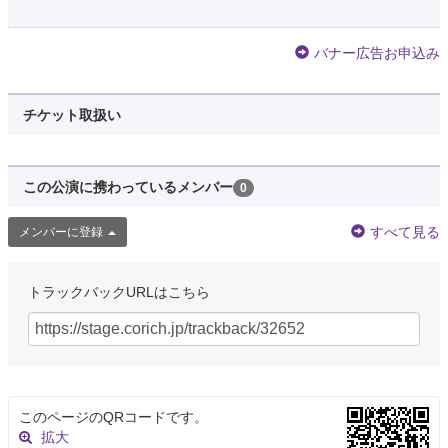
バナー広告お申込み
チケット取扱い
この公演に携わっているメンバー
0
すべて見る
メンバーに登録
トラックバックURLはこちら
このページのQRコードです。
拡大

(Exercise brief) All of the lines above must be repeated without alteration, though the pictures are to be excluded.

(Solved exercise)
バナー広告お申込み
チケット取扱い
この公演に携わっているメンバー
0
すべて見る
メンバーに登録
トラックバックURLはこちら
このページのQRコードです。
拡大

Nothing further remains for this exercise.